*TASK DIRECTIONS:* Reproduce every line of text in the listing below without any changes, and leave the pictures out of your answer.

*DATA EXCERPTS:*
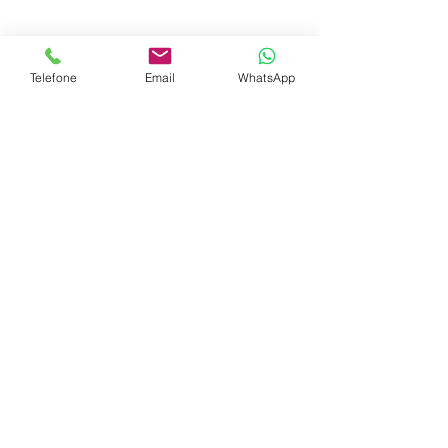
Limpa Fossa Pinheiros
Telefone
Email
WhatsApp
Limpa Fossa Raposo Tavares
Limpa Fossa Rio Pequeno
Limpa Fossa Vila Leopoldina
Limpa Fossa Vila Sônia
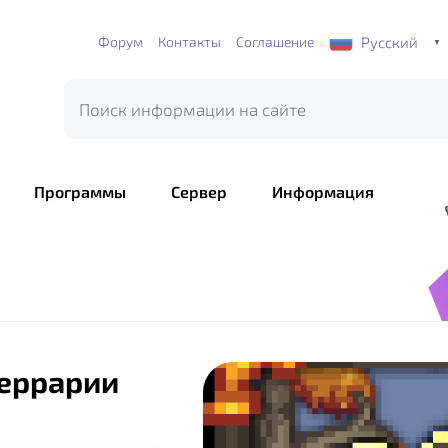
Русский
Форум
Контакты
Соглашение
▼
Программы
Сервер
Информация
Террарии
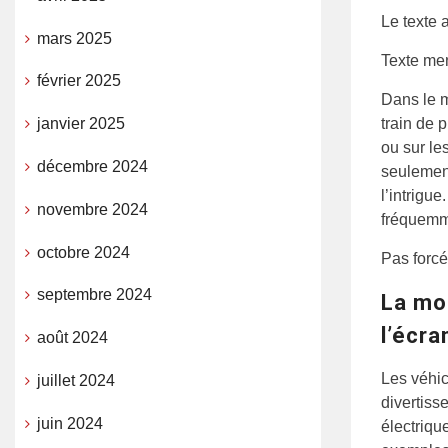
Le texte 
mars 2025
Texte men
février 2025
Dans le m
train de 
janvier 2025
ou sur le
décembre 2024
seulement
l’intrigu
novembre 2024
fréquemm
octobre 2024
Pas forc
septembre 2024
La mo
l’écra
août 2024
Les véhic
juillet 2024
divertis
juin 2024
électriqu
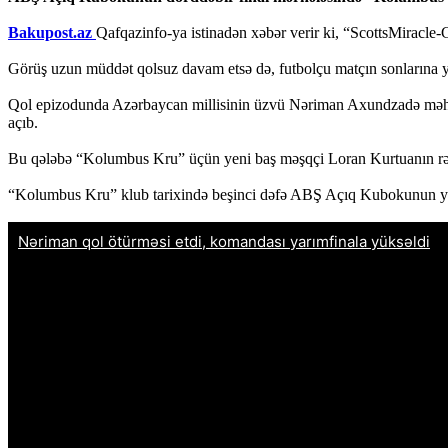
Bakupost.az
Qafqazinfo-ya istinadən xəbər verir ki, “ScottsMiracle-
Görüş uzun müddət qolsuz davam etsə də, futbolçu matçın sonlarına y
Qol epizodunda Azərbaycan millisinin üzvü Nəriman Axundzadə məhsul
açıb.
Bu qələbə “Kolumbus Kru” üçün yeni baş məşqçi Loran Kurtuanın rəhbə
“Kolumbus Kru” klub tarixində beşinci dəfə ABŞ Açıq Kubokunun yarı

*YOUR SOLUTION:*
Limpa Fossa Pinheiros
Telefone
Email
WhatsApp
Limpa Fossa Raposo Tavares
Limpa Fossa Rio Pequeno
Limpa Fossa Vila Leopoldina
Limpa Fossa Vila Sônia
Русский
Форум
Контакты
Соглашение
▼
Программы
Сервер
Информация
Террарии
Le texte 
mars 2025
Texte men
février 2025
Dans le m
train de 
janvier 2025
ou sur le
décembre 2024
seulement
l’intrigu
novembre 2024
fréquemm
octobre 2024
Pas forc
septembre 2024
La mo
l’écra
août 2024
Les véhic
juillet 2024
divertis
juin 2024
électriqu
Bakupost.az
Qafqazinfo-ya istinadən xəbər verir ki, “ScottsMiracle-
Görüş uzun müddət qolsuz davam etsə də, futbolçu matçın sonlarına y
Qol epizodunda Azərbaycan millisinin üzvü Nəriman Axundzadə məhsul
açıb.
Bu qələbə “Kolumbus Kru” üçün yeni baş məşqçi Loran Kurtuanın rəhbə
“Kolumbus Kru” klub tarixində beşinci dəfə ABŞ Açıq Kubokunun yarı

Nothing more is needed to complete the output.